Harris, a professor at City College, holds degrees from UCSD and the New England Conservatory of Music. He has performed to international acclaim as a soloist at the Salzburg and Donaueschingen Festivals with the Southwest German Symphony.
Harris is known for his eclectic aesthetic, which draws on works from the Renaissance to 20th-century maverick composers like John Cage and Iannis Xenakis.
For his early matinee performance, the pianist assembled a diverse program from mostly non-European composers such as Brazilian Heiter Villa-Lobos, ragtime pioneer Scott Joplin and Armenian Aram Khatchaturian.
Harris’ recital began softly with his ruminative interpretation of four short works by Villa-Lobos. The pieces were all under two minutes in length, perhaps an attempt to circumvent the audience’s “no-fly-zone” attention span at that hour of the morning.
Next up was Harris’ fascinating take on two Scott Joplin pieces, “Magnetic Rag” and “Stop Time Rag.”
The first piece was performed with a curious legato feeling throughout its surprisingly expansive melody. There were three distinctive themes at work and Harris’ reading only served to prove what an original thinker Joplin was.
“Stop Time Rag” was more archetypal Joplin and actually required Harris to regularly stomp out quarter-notes with his right foot while hammering out the highly syncopated melody with a florid alacrity.

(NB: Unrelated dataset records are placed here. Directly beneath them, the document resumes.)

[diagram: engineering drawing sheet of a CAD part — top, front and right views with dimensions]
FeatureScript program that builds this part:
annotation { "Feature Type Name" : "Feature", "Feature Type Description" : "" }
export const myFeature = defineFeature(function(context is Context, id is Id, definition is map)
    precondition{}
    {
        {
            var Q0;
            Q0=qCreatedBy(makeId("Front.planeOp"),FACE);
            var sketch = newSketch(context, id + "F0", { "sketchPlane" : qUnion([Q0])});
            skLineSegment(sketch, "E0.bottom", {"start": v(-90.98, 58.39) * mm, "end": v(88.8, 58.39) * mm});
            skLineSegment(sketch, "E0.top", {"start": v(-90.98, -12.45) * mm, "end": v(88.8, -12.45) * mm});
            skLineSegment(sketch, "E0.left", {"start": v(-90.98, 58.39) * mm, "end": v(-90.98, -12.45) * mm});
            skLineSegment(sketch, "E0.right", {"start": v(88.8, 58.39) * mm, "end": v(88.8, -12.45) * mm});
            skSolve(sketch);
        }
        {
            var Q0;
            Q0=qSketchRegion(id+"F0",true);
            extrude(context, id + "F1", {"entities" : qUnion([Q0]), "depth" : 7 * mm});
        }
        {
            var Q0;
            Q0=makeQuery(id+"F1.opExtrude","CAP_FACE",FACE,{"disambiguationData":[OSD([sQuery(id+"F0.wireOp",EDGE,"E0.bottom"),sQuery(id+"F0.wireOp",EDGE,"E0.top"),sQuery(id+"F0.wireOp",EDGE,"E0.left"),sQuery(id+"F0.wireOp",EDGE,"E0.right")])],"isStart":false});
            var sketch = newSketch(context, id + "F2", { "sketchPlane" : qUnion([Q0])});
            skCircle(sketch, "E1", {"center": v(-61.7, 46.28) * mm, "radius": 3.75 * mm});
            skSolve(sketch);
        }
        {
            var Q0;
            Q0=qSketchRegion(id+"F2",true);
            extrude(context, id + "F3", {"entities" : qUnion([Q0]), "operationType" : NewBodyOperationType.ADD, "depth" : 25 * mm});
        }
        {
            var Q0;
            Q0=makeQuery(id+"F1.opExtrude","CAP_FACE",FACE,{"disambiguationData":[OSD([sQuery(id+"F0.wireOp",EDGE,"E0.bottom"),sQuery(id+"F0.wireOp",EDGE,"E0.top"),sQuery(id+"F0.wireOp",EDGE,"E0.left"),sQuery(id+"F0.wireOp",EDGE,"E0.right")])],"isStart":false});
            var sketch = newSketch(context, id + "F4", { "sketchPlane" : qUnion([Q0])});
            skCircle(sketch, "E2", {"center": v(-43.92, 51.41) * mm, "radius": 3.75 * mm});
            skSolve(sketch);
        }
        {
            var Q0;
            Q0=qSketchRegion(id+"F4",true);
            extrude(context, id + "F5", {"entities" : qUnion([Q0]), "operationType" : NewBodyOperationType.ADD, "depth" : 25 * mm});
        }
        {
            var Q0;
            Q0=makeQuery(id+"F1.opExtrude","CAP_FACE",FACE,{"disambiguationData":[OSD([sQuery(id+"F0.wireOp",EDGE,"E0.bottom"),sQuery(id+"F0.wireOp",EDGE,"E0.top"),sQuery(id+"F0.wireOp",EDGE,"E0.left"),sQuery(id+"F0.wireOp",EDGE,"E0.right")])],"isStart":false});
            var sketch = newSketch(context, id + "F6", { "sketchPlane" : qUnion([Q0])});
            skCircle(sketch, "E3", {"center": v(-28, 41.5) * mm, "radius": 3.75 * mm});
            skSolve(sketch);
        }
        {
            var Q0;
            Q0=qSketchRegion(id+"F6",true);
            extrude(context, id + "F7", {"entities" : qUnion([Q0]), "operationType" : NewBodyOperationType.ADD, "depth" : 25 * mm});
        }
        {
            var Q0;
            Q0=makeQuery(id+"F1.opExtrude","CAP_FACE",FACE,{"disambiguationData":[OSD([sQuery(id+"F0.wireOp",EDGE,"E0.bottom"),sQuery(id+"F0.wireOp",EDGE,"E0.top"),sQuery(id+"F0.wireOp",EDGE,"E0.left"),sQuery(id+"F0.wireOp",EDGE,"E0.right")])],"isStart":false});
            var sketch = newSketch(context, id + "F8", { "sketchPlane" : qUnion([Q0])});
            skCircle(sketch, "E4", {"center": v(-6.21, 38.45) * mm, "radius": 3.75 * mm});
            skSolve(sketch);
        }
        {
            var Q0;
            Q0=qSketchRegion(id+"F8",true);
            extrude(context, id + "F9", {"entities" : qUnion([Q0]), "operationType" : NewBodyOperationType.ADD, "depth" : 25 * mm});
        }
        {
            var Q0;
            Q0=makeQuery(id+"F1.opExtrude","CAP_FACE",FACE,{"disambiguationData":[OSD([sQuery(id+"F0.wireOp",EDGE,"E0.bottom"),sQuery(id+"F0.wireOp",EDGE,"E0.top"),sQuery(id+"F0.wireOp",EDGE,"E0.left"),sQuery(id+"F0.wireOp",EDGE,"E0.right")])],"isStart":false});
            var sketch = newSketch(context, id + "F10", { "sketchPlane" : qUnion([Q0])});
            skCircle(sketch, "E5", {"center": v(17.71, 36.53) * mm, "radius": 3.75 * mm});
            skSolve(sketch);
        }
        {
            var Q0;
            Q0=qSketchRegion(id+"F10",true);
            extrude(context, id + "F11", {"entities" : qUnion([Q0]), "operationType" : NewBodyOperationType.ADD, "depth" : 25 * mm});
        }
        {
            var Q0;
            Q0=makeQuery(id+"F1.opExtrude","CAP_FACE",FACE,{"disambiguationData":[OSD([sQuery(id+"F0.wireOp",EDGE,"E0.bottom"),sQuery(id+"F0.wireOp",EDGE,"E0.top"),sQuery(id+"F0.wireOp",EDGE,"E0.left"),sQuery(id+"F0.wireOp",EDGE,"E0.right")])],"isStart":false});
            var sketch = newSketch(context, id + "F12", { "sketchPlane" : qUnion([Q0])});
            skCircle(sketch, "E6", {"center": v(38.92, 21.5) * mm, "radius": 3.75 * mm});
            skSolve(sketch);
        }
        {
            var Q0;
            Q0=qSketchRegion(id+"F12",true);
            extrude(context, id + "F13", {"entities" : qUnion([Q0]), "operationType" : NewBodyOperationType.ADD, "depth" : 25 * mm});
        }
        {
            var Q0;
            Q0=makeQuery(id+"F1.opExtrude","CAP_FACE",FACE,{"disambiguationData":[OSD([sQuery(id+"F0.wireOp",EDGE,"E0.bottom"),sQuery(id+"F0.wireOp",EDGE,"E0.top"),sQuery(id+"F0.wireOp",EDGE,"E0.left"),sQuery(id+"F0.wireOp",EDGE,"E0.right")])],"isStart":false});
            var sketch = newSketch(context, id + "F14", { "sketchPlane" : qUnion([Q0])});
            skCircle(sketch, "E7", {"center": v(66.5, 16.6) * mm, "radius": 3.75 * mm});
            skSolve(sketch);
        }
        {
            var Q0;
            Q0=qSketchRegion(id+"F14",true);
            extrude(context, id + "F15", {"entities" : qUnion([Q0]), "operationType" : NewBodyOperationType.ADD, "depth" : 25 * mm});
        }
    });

Harris followed the Joplin songs with four short compositions by Khatchaturian.
Harris exploited the dynamic range of the grand piano in the acoustically pristine Saville Theatre throughout the recital, introducing the first song, “Adventures of Yvonne,” by focusing on the delicate beauty of its melody with a suspended sense of grace.
“Yvonne Can’t Go Out To Play” posited a considerably darker mood, complete with moody arpeggios and enigmatic voicing. Then “Yvonne and Natasha” took things a step further with hammered, dramatic chord sequences filled with increasingly dissonant harmonies.
The final piece by the Armenian composer, “Tales Of A Strange Land,” began with left-hand rumblings, eventually yielding to a joyous Middle-Eastern theme.
With a wise sense of programming, Harris saved the best for last with two pieces by the Russian composer Rachmaninoff.
The first featured rolling arpeggios against a crystalline melody and built to a state of beauty that was offset by a sense of drama. Halfway through the piece, Harris’ right hand trilling opened up to progressively more atonal dramatics, which ended without resolution.
The final composition really allowed Harris to shine as a master of modern piano. This tour-de-force opened with ominous bass declarations and a descending stair-step melody which began slowly ratcheting up the tension in a way that could not be denied.
Suddenly, both of the pianist’s hands erupted into furious hammering, building a reverberant storm cloud that hung in the air despite the violent, stabbing chords that sought to displace it.
Gradually, Harris drew down the dynamics to elicit swells of unresolved harmonic questions that only silence could answer — followed by tumultuous, well-deserved applause.